→ **Exercice court 1**:
Recopiez fidèlement le passage de l'article sur le mouvement de Gezi qui commence par « Et plus généralement » et se poursuit jusqu'à « selon les époques. ».
→ **Exercice court 2**:
Traduisez en anglais cette phrase de l'article sur le mouvement de Gezi : « Mais s'il existe de nombreux points communs avec d'autres mouvements sociétaux, Gezi a des caractères et des causes spécifiques à la Turquie. »

━━ Article

Avec Gezi, nous sommes en face d'un mouvement sociétal mû par des Sujets, au sens qu'Alain Touraine donne à ce mot, des Sujets déchirés « entre le marché et la communauté », entre l'idéologie de la globalisation et les pouvoirs communautaires, qu'ils soient d'inspiration nationaliste ou religieuse. Ils refusent l'enfermement dans une collectivité et, en même temps, refusent de devenir acteurs de la mondialisation pour finir par être étranger à soi-même, « étrangers aux conduites que nous font jouer les appareils économiques, politiques ou cultures qui organisent notre expérience » (Touraine, Pourrons-nous vivre ensemble, p. 34). C'est le double refus, le déchirement du Sujet, qui provoquerait les mouvements de révolte, mouvements sociétaux dont nous sommes témoins et que Touraine avait prévus dès les années 1990 : « Les nouveaux mouvements sociétaux devraient faire retour (...) car on ne peut combattre le pouvoir communautaire, celui des techniques ou de la marchandise qu'au nom de la défense du Sujet ; cela renvoie non à une théorie de la société mais à une conception de la liberté humaine. » (o.c., p. 142-143).

 

Mais s'il existe de nombreux points communs avec d'autres mouvements sociétaux, Gezi a des caractères et des causes spécifiques à la Turquie. Tout d'abord, la gouvernance de l'AKP et d'Erdogan, qui a effectué voici six à sept ans un virage autoritaire marqué par une vague de répression impitoyable. Mais il existe des facteurs sous-jacents proprement turcs et plus enracinés dont le premier est la guerre menée par l'armée contre le PKK ; c'est un conflit qui dure depuis trente ans, voire depuis les années vingt, dont les conséquences sont lourdes sur tous les aspects de la vie du pays.

Et plus généralement encore, il existe en Turquie, sur les plans idéologique, politique et social, deux « sphères » communautaires dont l'ambition est de réguler la vie sociale et la pensée dans leur totalité : le nationalisme, qu'il soit kémaliste ou d'extrême-droite ; et la synthèse turco-islamique, qui voit toute l'histoire, le monde des idées et la politique sous l'angle du caractère décisivement musulman de la nation. Deux sphères qui d'ailleurs peuvent se recouvrir plus ou moins selon les époques.

━━━━
━━ Données enregistrées

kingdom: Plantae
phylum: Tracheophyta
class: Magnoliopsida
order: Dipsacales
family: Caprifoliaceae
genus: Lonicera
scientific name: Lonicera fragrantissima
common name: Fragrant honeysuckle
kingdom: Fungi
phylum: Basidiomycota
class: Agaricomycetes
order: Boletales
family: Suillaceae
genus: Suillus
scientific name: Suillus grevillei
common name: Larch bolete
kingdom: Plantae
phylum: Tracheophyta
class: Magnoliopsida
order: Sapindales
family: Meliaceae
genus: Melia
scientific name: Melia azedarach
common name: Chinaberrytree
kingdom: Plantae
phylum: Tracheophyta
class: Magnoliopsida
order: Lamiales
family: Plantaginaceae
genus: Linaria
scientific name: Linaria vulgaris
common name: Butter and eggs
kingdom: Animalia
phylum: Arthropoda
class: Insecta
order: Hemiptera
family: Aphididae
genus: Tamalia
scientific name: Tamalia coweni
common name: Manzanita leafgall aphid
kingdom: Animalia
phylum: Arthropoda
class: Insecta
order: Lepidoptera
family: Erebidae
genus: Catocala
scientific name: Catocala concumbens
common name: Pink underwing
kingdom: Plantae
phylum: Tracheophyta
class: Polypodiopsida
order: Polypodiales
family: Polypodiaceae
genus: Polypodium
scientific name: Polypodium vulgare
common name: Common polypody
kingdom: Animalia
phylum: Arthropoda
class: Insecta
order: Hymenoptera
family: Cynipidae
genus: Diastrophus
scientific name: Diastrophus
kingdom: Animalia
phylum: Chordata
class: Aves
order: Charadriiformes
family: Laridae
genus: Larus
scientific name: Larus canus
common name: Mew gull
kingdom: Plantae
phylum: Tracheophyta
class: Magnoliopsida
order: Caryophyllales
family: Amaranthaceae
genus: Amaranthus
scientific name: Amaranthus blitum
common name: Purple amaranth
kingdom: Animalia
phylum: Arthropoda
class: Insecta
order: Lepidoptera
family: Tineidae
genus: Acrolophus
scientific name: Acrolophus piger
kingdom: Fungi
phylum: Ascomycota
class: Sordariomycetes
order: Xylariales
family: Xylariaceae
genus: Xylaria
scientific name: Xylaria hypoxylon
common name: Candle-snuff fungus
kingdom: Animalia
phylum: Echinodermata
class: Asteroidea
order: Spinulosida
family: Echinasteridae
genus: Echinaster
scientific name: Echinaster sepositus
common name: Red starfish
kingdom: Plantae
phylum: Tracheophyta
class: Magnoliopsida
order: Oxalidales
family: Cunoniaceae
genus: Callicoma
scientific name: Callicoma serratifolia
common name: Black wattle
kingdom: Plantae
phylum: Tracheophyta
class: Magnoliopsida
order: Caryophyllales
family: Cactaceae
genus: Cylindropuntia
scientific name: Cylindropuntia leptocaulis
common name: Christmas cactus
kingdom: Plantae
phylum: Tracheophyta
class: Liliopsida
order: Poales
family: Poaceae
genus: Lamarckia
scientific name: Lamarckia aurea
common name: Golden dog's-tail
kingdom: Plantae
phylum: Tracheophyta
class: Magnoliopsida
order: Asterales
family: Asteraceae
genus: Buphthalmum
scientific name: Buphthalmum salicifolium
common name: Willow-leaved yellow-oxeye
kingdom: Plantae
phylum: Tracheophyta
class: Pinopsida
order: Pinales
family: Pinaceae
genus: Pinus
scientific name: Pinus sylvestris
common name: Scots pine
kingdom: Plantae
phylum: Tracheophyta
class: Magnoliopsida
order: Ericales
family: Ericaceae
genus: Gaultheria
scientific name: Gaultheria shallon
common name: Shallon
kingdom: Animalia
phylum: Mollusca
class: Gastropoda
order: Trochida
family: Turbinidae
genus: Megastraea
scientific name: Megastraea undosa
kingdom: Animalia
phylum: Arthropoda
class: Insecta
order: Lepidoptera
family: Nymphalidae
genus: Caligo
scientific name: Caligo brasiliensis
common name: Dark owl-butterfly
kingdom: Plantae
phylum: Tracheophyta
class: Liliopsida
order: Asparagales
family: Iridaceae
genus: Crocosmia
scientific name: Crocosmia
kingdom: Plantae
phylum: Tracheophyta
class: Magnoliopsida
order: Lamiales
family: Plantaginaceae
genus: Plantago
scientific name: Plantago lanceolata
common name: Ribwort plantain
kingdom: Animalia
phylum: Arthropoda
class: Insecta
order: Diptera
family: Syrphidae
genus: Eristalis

━━━━

→ **Réponse complète 1**:
Et plus généralement encore, il existe en Turquie, sur les plans idéologique, politique et social, deux « sphères » communautaires dont l'ambition est de réguler la vie sociale et la pensée dans leur totalité : le nationalisme, qu'il soit kémaliste ou d'extrême-droite ; et la synthèse turco-islamique, qui voit toute l'histoire, le monde des idées et la politique sous l'angle du caractère décisivement musulman de la nation. Deux sphères qui d'ailleurs peuvent se recouvrir plus ou moins selon les époques.

→ **Réponse complète 2**:
But while there are many points in common with other societal movements, Gezi has characteristics and causes specific to Turkey.